South African politician (born 1952)

Sindiswa Patricia "Kiki" Rwexana (born 22 December 1952) is a South African politician who served two non-consecutive terms in the National Assembly from 2004 to 2008 and from 2009 to 2013. She represented the African National Congress (ANC) until October 2008, when she became the first sitting MP to resign from the party and from Parliament to join the breakaway Congress of the People (COPE), which she represented during her second term. She was active in the women's wings of both parties.

== Early life ==
Rwexana was born on 22 December 1952.

== Legislative career ==

=== African National Congress: 2004–2008 ===
She was first elected to the National Assembly in 2004, standing as a candidate on the ANC's national party list. For part of the legislative term that followed, she chaired the ANC's women's caucus in the assembly. In December 2007, she was nominated to stand for election to the ANC National Executive Committee, but she was not elected. In addition, she was the national deputy secretary of the ANC Women's League until July 2008, when she was succeeded by Mpai Mogori.

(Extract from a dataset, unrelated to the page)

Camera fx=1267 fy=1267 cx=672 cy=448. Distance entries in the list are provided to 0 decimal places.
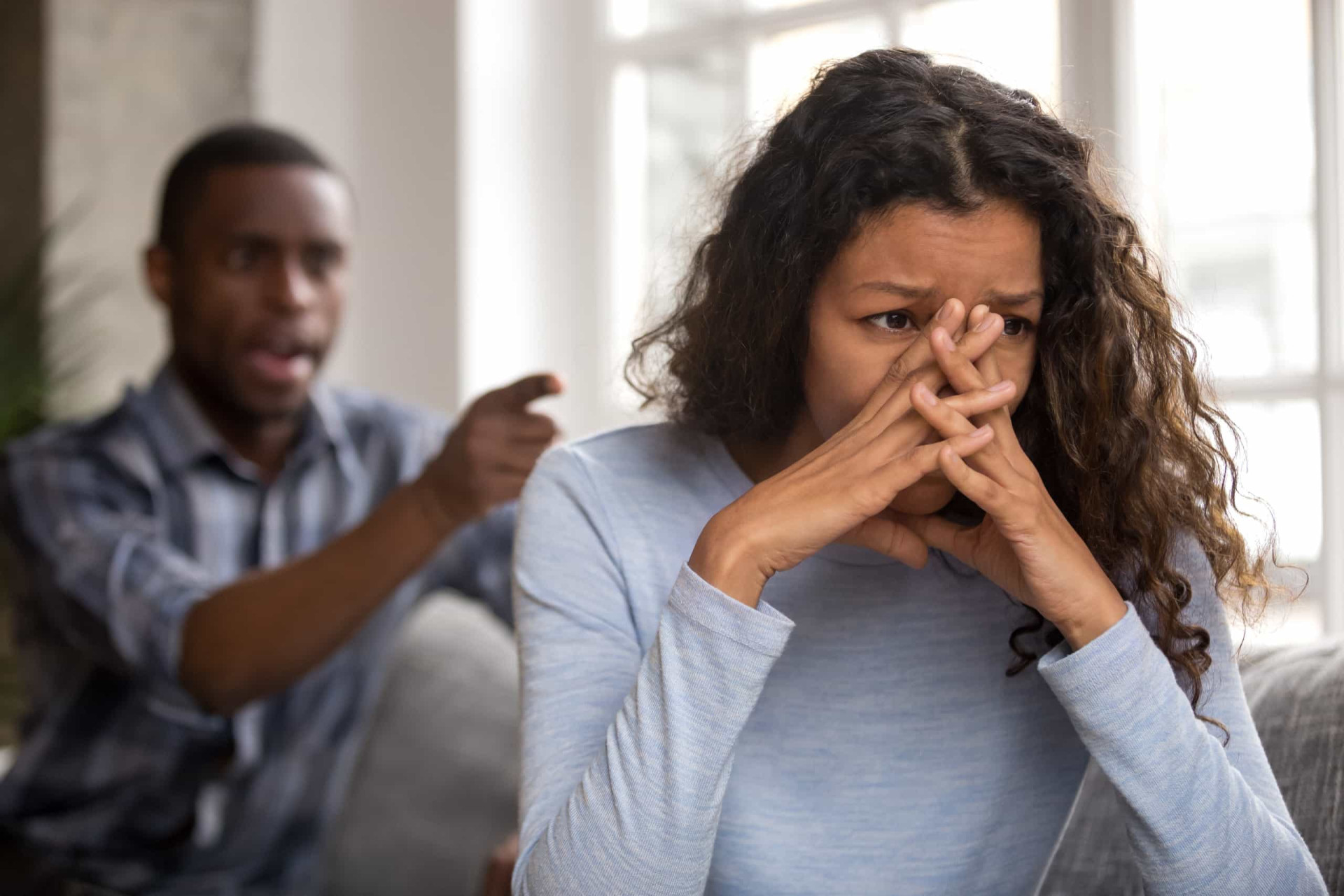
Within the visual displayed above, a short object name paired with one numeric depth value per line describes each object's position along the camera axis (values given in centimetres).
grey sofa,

Later that year, on 28 October 2008, Rwexana and Phillip Dexter announced that they were resigning from the ANC. Rwexana said:Today the ANC is very cold... It depends on which side you are supporting. The ANC we used to know is no more. The ANC that taught democracy in South Africa is no more... that taught respect to each, respect to the elderly, is no more. There’s hatred and anger in the ANC [now]. If you have a different view, you are no longer regarded as a member of the ANC. You are regarded as someone who is anti-ANC.She became the first sitting ANC MP to announce that she would join former ANC leaders Sam Shilowa and Mosiuoa Lekota at a national convention to consider political alternatives to the ANC. Because she resigned from the ANC, she lost her legislative seat the same day.

=== Congress of the People: 2008–2013 ===
Shilowa and Lekota's political alternative took shape as COPE, a new opposition party, and Rwexana was appointed to its interim steering committee as the party's convenor for women. After the party was formally launched, she became head of its Women's Forum. In the next general election in 2009, she was elected to represent COPE in the National Assembly, but she again did not complete her term, resigning on 1 November 2013.